Sábado, 16 de Outubro de 2010

A imagem de um País

O ministro das Finanças, Teixeira dos Santos, foi durante anos o garante da credibilidade financeira do Governo, interna e sobretudo externamente, mesmo quando as contas públicas revelavam uma evolução claramente negativa e os compromissos falhavam sucessivamente. Ainda não perdeu essa imagem, mas o ano de 2010 está a ser uma espécie de ocaso de um ministro e da sua equipa.

Como Teixeira dos Santos não se cansa de sublinhar, quando se trata de criticar o PSD por não clarificar a sua posição sobre a proposta de orçamento para o próximo ano, os sinais e a forma são tão importantes como a substância, particularmente quando o País está sob um escrutínio tão forte. A entrega de uma proposta de Orçamento do Estado para 2011 às 23.27 horas do último dia legal permitido para o efeito – e a marcação, inédita, de uma conferência de imprensa para a apresentação do Orçamento aos portugueses para o dia seguinte - é um retrato fiel de como tem decorrido este ano orçamental. Simbolicamente, retrata outra vez um objectivo atingido em esforço, em quantidade e sem qualidade, no limite das possibilidades.

A forma incompreensível como decorreu a entrega do orçamento na Assembleia da República – e a forma atípica como, também de forma inédita, foram sendo conhecidas as medidas mais relevantes na Assembleia da República nos últimos dias - não é a questão essencial. Mais relevante, obviamente, é o próprio Orçamento, o mais difícil dos últimos 25 anos, como disse Teixeira dos Santos, ontem, já passava das 23.42 h. O mais difícil, sobretudo, para os portugueses que vão ter de o pagar, com mais impostos e mais cortes, apesar das duas últimas noites sem dormir do ministro das Finanças.

A dureza deste Orçamento, necessária para mudarmos de vida, mas decorrente de uma falência da condução da política orçamental ano após ano, mesmo tendo em conta a crise internacional, e que contribuiu também para o Financial Times o considerar o pior ministro da zona euro, mostra que batemos no fundo e a dimensão desta queda.

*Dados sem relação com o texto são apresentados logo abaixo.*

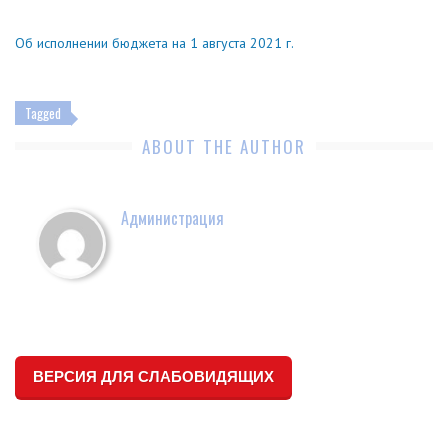
Об исполнении бюджета на 1 августа 2021 г.
Tagged
ABOUT THE AUTHOR
Администрация
ВЕРСИЯ ДЛЯ СЛАБОВИДЯЩИХ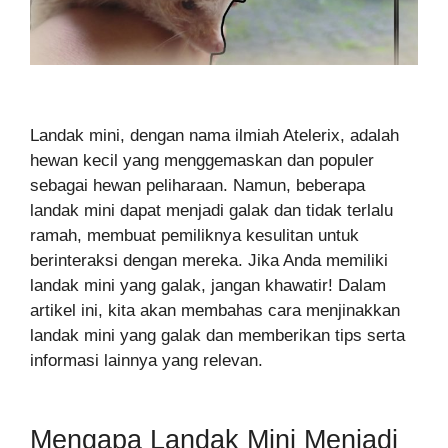
Landak mini, dengan nama ilmiah Atelerix, adalah
hewan kecil yang menggemaskan dan populer
sebagai hewan peliharaan. Namun, beberapa
landak mini dapat menjadi galak dan tidak terlalu
ramah, membuat pemiliknya kesulitan untuk
berinteraksi dengan mereka. Jika Anda memiliki
landak mini yang galak, jangan khawatir! Dalam
artikel ini, kita akan membahas cara menjinakkan
landak mini yang galak dan memberikan tips serta
informasi lainnya yang relevan.
Mengapa Landak Mini Menjadi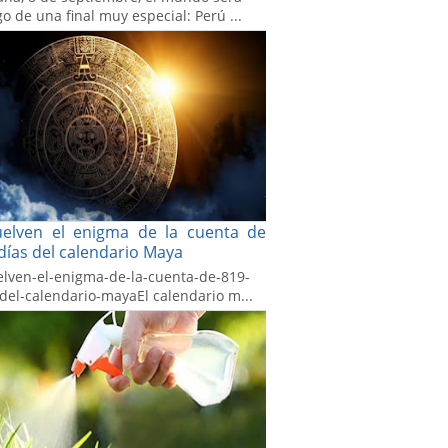
go de una final muy especial: Perú ...
uelven el enigma de la cuenta de
días del calendario Maya
elven-el-enigma-de-la-cuenta-de-819-
-del-calendario-mayaEl calendario m...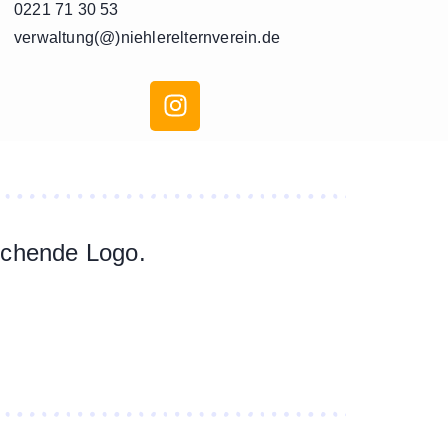
0221 71 30 53
verwaltung(@)niehlerelternverein.de
rechende Logo.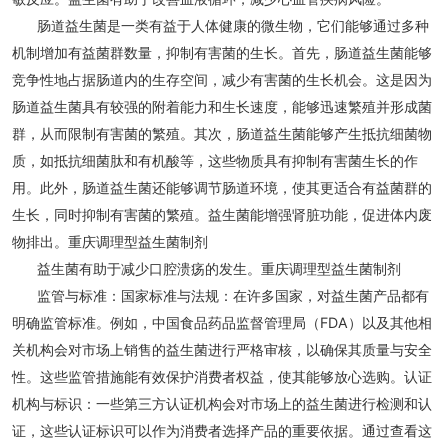
肠道益生菌是一类有益于人体健康的微生物，它们能够通过多种
机制增加有益菌群数量，抑制有害菌的生长。首先，肠道益生菌能够
竞争性地占据肠道内的生存空间，减少有害菌的生长机会。这是因为
肠道益生菌具有较强的附着能力和生长速度，能够迅速繁殖并形成菌
群，从而限制有害菌的繁殖。其次，肠道益生菌能够产生抵抗细菌物
质，如抵抗细菌肽和有机酸等，这些物质具有抑制有害菌生长的作
用。此外，肠道益生菌还能够调节肠道环境，使其更适合有益菌群的
生长，同时抑制有害菌的繁殖。益生菌能增强肾脏功能，促进体内废
物排出。重庆调理型益生菌制剂
益生菌有助于减少口腔溃疡的发生。重庆调理型益生菌制剂
监管与标准：国家标准与法规：在许多国家，对益生菌产品都有
明确监管标准。例如，中国食品药品监督管理局（FDA）以及其他相
关机构会对市场上销售的益生菌进行严格审核，以确保其质量与安全
性。这些监管措施能有效保护消费者权益，使其能够放心选购。认证
机构与标识：一些第三方认证机构会对市场上的益生菌进行检测和认
证，这些认证标识可以作为消费者选择产品的重要依据。通过查看这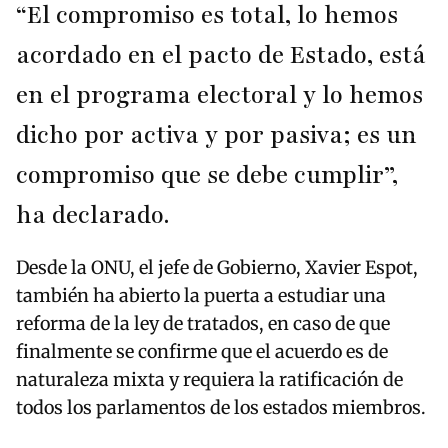
“El compromiso es total, lo hemos
acordado en el pacto de Estado, está
en el programa electoral y lo hemos
dicho por activa y por pasiva; es un
compromiso que se debe cumplir”,
ha declarado.
Desde la ONU, el jefe de Gobierno, Xavier Espot,
también ha abierto la puerta a estudiar una
reforma de la ley de tratados, en caso de que
finalmente se confirme que el acuerdo es de
naturaleza mixta y requiera la ratificación de
todos los parlamentos de los estados miembros.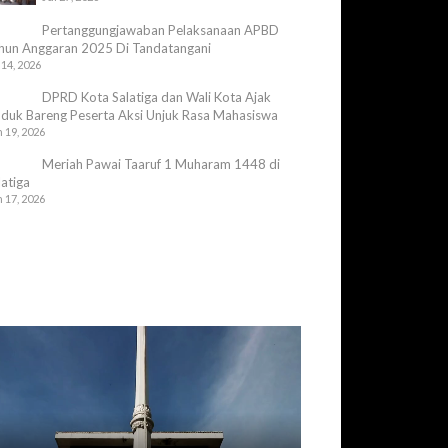
Pertanggungjawaban Pelaksanaan APBD
hun Anggaran 2025 Di Tandatangani
 14, 2026
DPRD Kota Salatiga dan Wali Kota Ajak
duk Bareng Peserta Aksi Unjuk Rasa Mahasiswa
 19, 2026
Meriah Pawai Taaruf 1 Muharam 1448 di
latiga
 17, 2026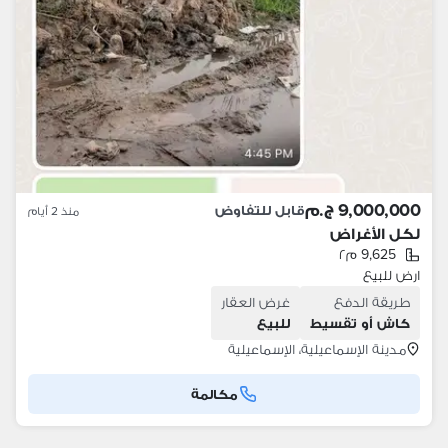
9,000,000 ج.م
قابل للتفاوض
منذ 2 أيام
لكل الأغراض
9,625 م٢
ارض للبيع
طريقة الدفع
غرض العقار
كاش أو تقسيط
للبيع
مدينة الإسماعيلية، الإسماعيلية
مكالمة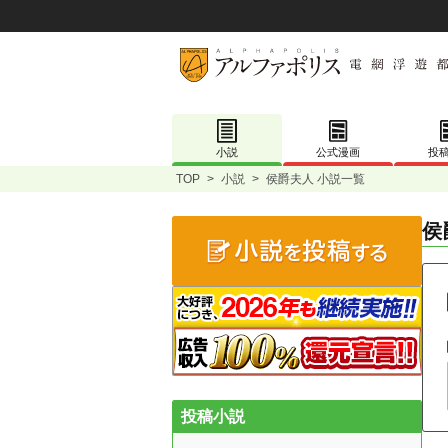
小説
公式漫画
投
TOP
>
小説
>
侯爵夫人 小説一覧
侯
投稿小説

Ninguém pode acusar o Governo, e Teixeira dos Santos, de não ter ‘cortado a direito’. Cortou na despesa pública, nos salários, nas despesas sociais. E, aqui, não é legítimo pedir ao Governo para fazer a redução do défice pela despesa e, depois, criticar estas opções, para as quais, obviamente, o País não tem dinheiro. Mas a situação de emergência a que o Portugal chegou, medida pela incapacidade da banca portuguesa de conseguir contrair empréstimos no exterior – emprestava o seu dinheiro a ‘alguém’ como Portugal? – forçou o ministro das Finanças a fazer o primeiro e mais realista dos orçamentos desde que está em funções.

O choque fiscal, que não poupa ninguém, acaba por ser a principal marca deste orçamento. Este é, verdadeiramente, o único mérito da política de confisco, o de apanhar tudo e todos, o de distribuir o esforço pelas famílias, pelas empresas, pelos bancos, pelos mais ricos, pela classe média, pelos remediados, pelos pensionistas. De resto, é um caminho necessário, mas que nos vai levar, outra vez, à recessão. Um exemplo: a cobrança de IVA e de IRS vai crescer em 2011, mas a de IRC vai cair, apesar do aumento de impostos. Isto é, as empresas vão ter menos lucros, vão criar menos riqueza, a riqueza de que o País tanto precisa para sair do buraco em que está.

O ministro afirmou, já passava das 23.45 horas, que está disponível para negociar e que tem o telemóvel ligado 24 horas por dia. Alguém pode dar o número de Teixeira dos Santos a Pedro Passos Coelho?